According to an old Chinese proverb, the first generation makes the wealth, and the third generation destroys it. China will be hoping this rule of thumb doesn’t apply to third generation mobile telephony, or 3G as it is better known.
After years developing its own homegrown 3G network – via a proprietary technology called TD-SCDMA – the Chinese government finally issued a TD-SCMDA license to China Mobile in early January, The timing couldn’t have been better. In light of the economic slowdown, the 3G network will offer a welcome boost: it will require over Rmb200 billion ($29 billion) in investment. Mainland telecom equipment makers such as ZTE and Huawei are expected to get the big orders.
For handset makers, the 3G market has created a new playing field. After years of lagging behind foreign handset manufacturers in the 2G market (i.e. GSM and CDMA), domestic handset makers like Hisense and Zhongxing have been honing their TD-technology and have already released a slew of TD-cellphones. So far, LG and Samsung are the only two foreign manufacturers producing TD-handsets. Nokia has announced that it will start producing TD-compatible phones but no prototypes have been unveiled yet.
However, it remains unclear whether TD will rival foreign 3G technologies (W-CDMA, which was developed in Japan and Europe, and which has been deployed in 55 countries and American-developed CDMA2000 which is in 58). Indeed, rather alarmingly, China Mobile has been testing TD in the last year and reports the technology is still not ready. Wang Jianzhou, the firm’s CEO, said in an interview with Beijing News that trial users have complained of technology glitches, and dropped calls. Worse yet, the telecom operator is having a hard time integrating its core GSM network with TD-SCDMA.
But getting the fledging technology to work is now China Mobile’s problem. Being the dominant player in the country’s telecom industry, China Mobile will be the only operator given the TD-license. With a subscriber base of 415 million and a market share of over 70%, China Mobile has the most muscle of any carrier in China – hence the decision to foist it with an undertaking of this scale. Meanwhile, the smaller operators China Unicom and China Telecom will be given licenses for W-CDMA and CDMA2000 respectively.
Some industry observers wonder if the move to TD-SCDMA will damage China Mobile’s existing market share. An internet poll at Sina.com suggested 38% of 246,000 respondents would subscribe to China Mobile’s TD-SCDMDA service, whereas 38% said they would opt for China Telecom’s CMDA2000 and 24% for China Unicom’s W-CDMA.
So it sounds like there is still some convincing to do.
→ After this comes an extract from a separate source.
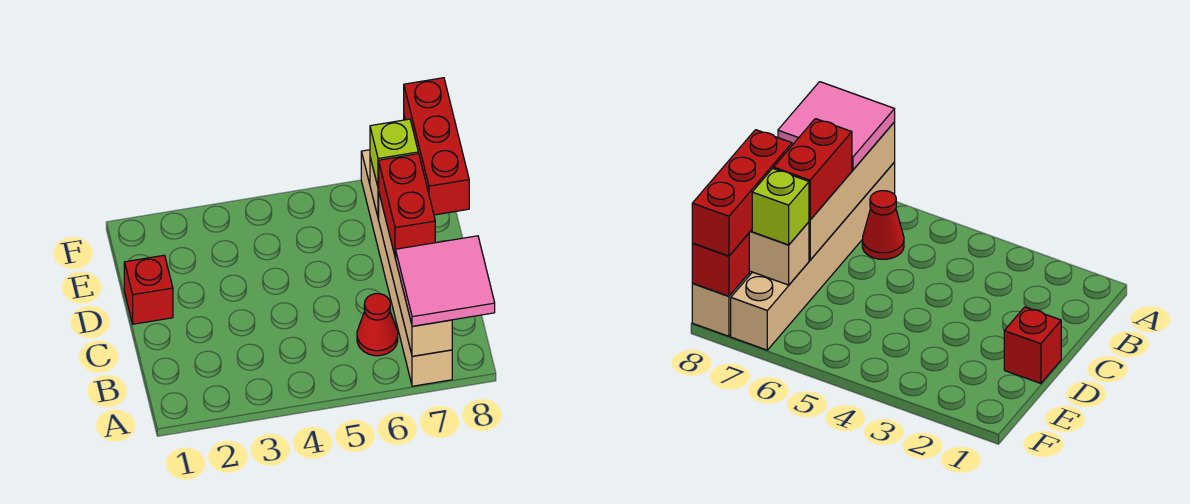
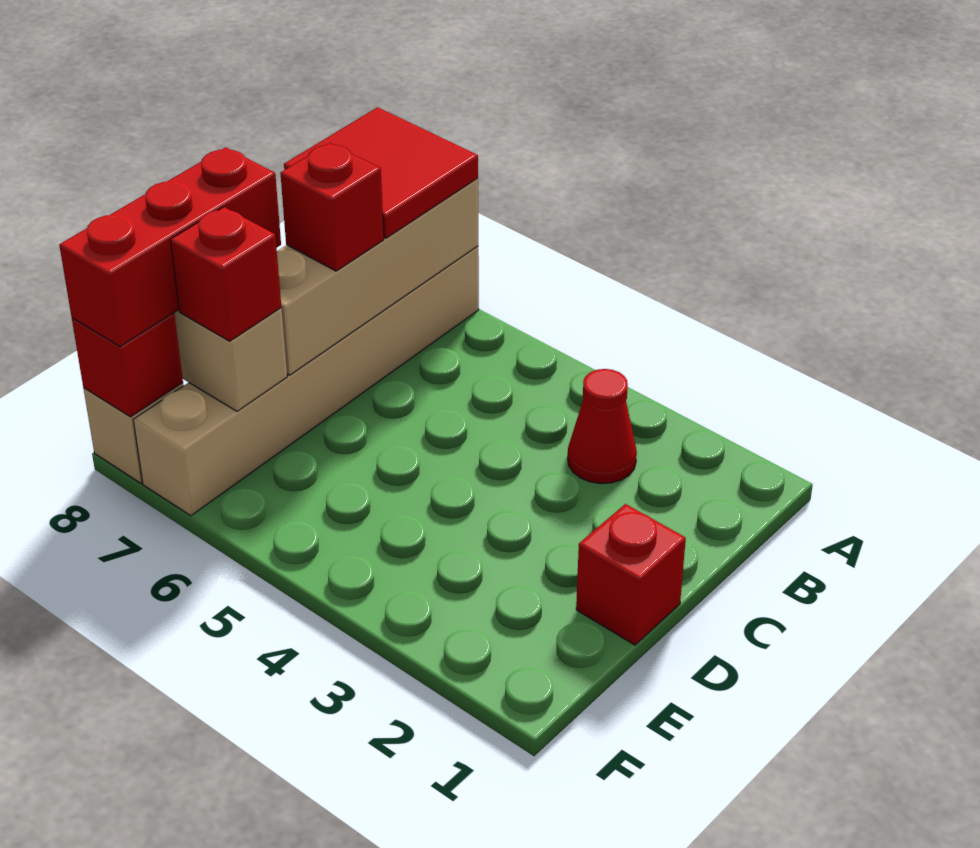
pink 2x2 tile [396,236,495,326] -> red 2x2 tile [284,107,478,238]
red 1x1 cone [357,294,398,356] -> red 1x1 cone moved to [568,369,637,484]
red 1x2 brick [379,154,435,257] -> red 1x1 brick [280,143,384,271]
lime 1x1 brick [370,119,418,188] -> red 1x1 brick [170,207,281,341]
The telecom operator predicts that 100 million subscribers will make the switch in the next three years. Nonetheless, with 614 million mobile accounts in the country, 3G promises enormous opportunities for everyone in the industry. As a vote of confidence, Telstra, Australia’s largest telecommunication company, recently announced the acquisition of two Chinese cellphone content and online music businesses, banking on the millions of subscribers who will be clamouring for 3G data services.
Many are hopeful that the 3G endeavour will be another example of China’s growing techno-clout. China thinks its own standard could be a winner and there is perhaps some mercantilist logic in its approach. As the world’s biggest domestic market, why pay royalties overseas when you can build your own, and perhaps even eventually sell that overseas too?
But then, a bit like the proverbial third generation family member, it could just prove wasteful. Juniper Research, a specialist telecoms consultancy, forecasts TD will get just a 15% market share of the Chinese market versus 65% for W-CDMA, and 20% for CDMA2000.